Chromosome ID (e.g., "chrIII")
start

Genomic start position (numeric/character)
end

Genomic end position (numeric/character)
tr

Track name for BigBed file resource (default: "nanopore_meth_calls")
label

Plot title annotation (default: "smac_seq")
span_left

Upstream window size from region (default: 1000)
span_right

Downstream window size from region (default: 1000)
stride

sliding window used for singal aggregation
target_dir

destination directory where outputs will be stored

Details

This function retrieves and visualizes DNA accessibility patterns from single-molecule data: - Integrates with UCSC-style track hubs via 'tr' parameter - Automatically handles coordinate conversion for dm6 genome - Implements dynamic y-axis scaling using 'fp_cap'

Value

Saves a heatmap in pdf, png, and eps file formats. Also, occupancies are saved in a tsv file

Examples

# Basic usage with default parameters
plotMethylationCallsNanopore()

# Custom genomic region analysis

plotMethylationCallsNanopore (
        organism = "scerevisiae", model = "BY4741 strain",
        condition = "WT", genome_assembly = "sacCer3",
        type = "SMF", chromosome = "chrIII",
        start = 114300, end = 114600,
        tr = "nanopore_meth_calls", label = "smac_seq",
        span_left = 1000, span_right = 1000, stride = 5, target_dir = "")
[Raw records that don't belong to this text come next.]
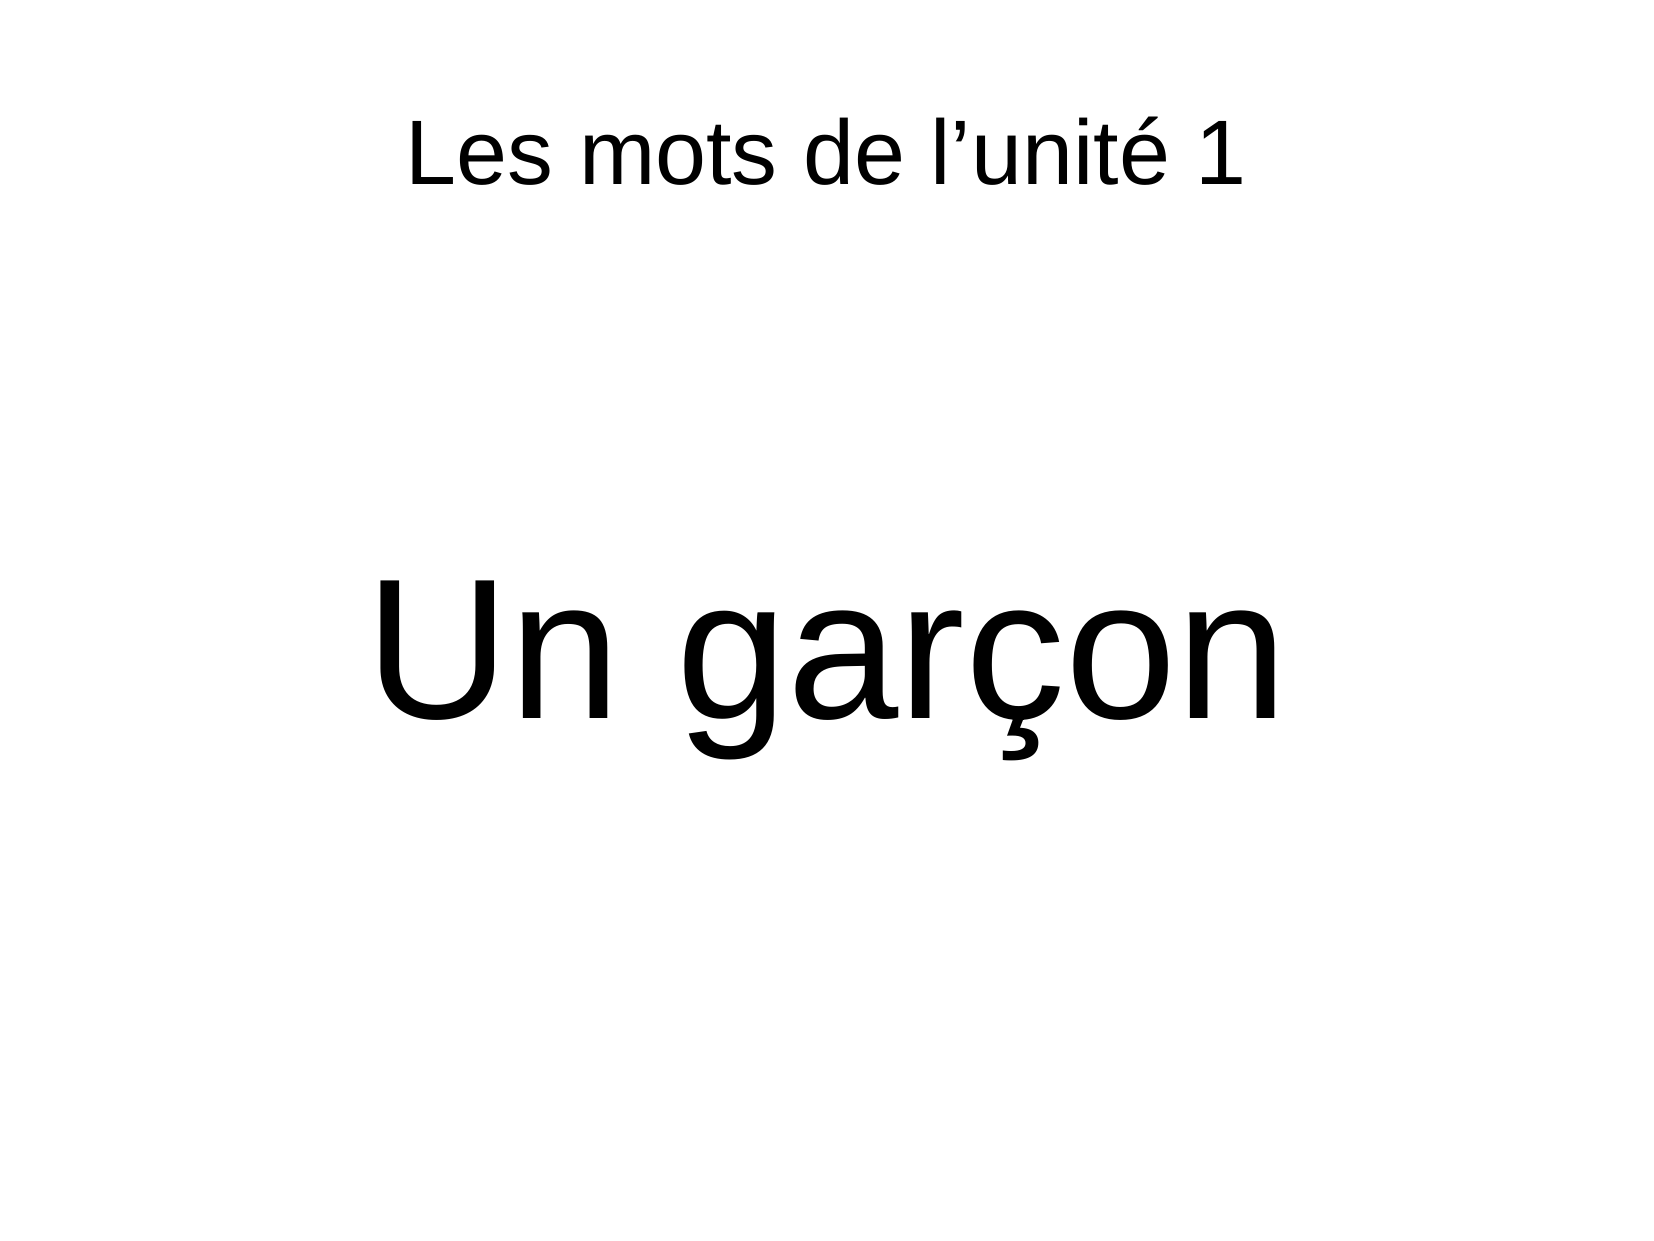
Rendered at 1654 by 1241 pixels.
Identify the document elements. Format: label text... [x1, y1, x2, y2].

subtitle Un garçon [82, 290, 1571, 1010]
title Les mots de l’unité 1 [82, 49, 1571, 257]
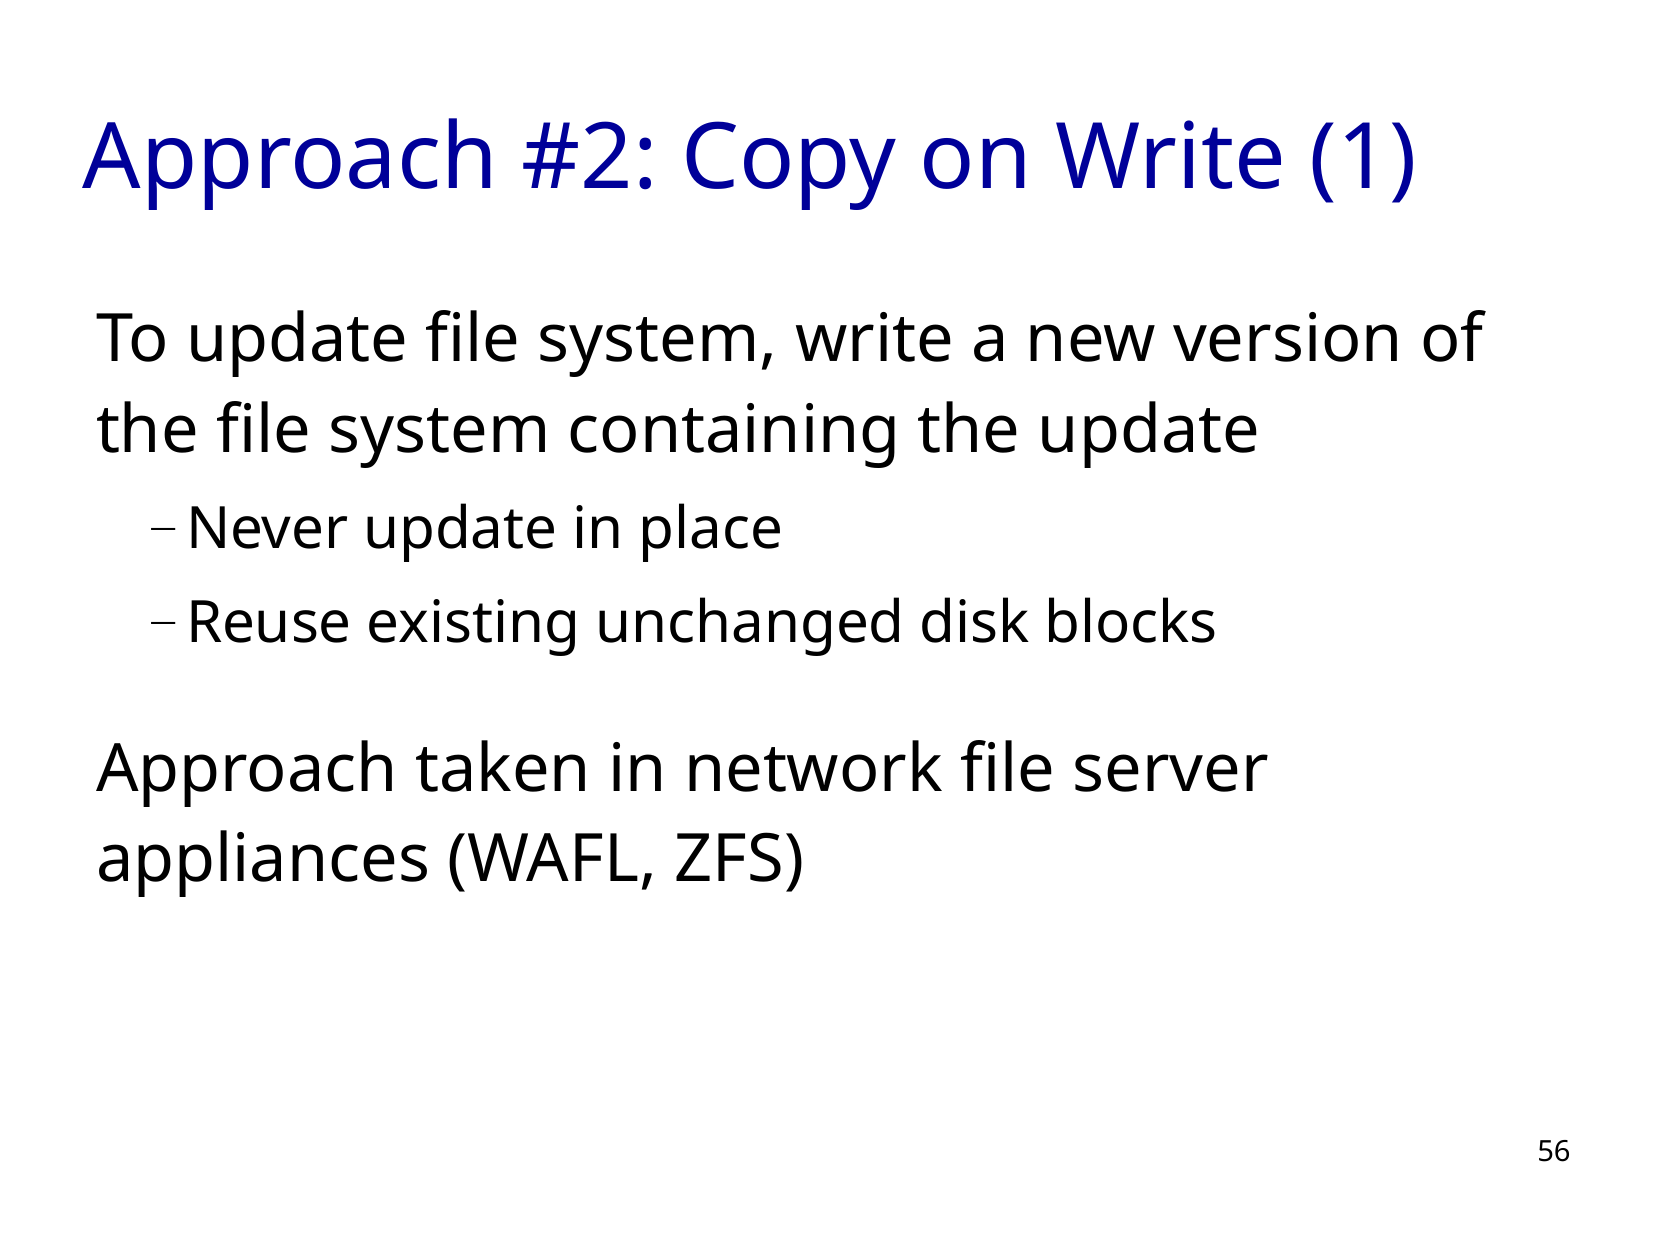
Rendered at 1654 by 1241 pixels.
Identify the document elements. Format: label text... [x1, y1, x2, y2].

title Approach #2: Copy on Write (1) [82, 51, 1571, 255]
list To update file system, write a new version of the file system containing the update Never update in place Reuse existing unchanged disk blocks Approach taken in network file server appliances (WAFL, ZFS) [60, 290, 1571, 1096]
Visualize aggregate methylation calls from ONT sequencing data

Description

Generates heatmap of methylation calls from likes of SMAC-seq datasets. currently has data from Yeast (sacCer3)

Usage

plotMethylationCallsNanoporeUsingLocalBigBed(
  bigBed = "",
  chromosome = "chrIII",
  start = 114300,
  end = 114600,
  label = "smac_seq",
  span_left = 1000,
  span_right = 1000,
  remove_dup = FALSE,
  stride = 5,
  target_dir = ""
)

Arguments

bigBed

BigBed file path (e.g., "demo.bb")
chromosome

Chromosome ID (e.g., "chr2L")
start

Genomic start position (numeric/character)
end

Genomic end position (numeric/character)
label

Plot title annotation
span_left

Upstream window size from region (default: 150)
span_right

Downstream window size from region (default: 150)
remove_dup

Remove duplicate reads? (default: FALSE)
stride

a window size used for averaging the methylation call values
target_dir

destination directory where outputs will be stored

Details

This function uses local SMF/dSMF bigBed file and plot heatmap

Value

Saves a methylation calls (binary) heatmap in pdf, png, and eps file formats.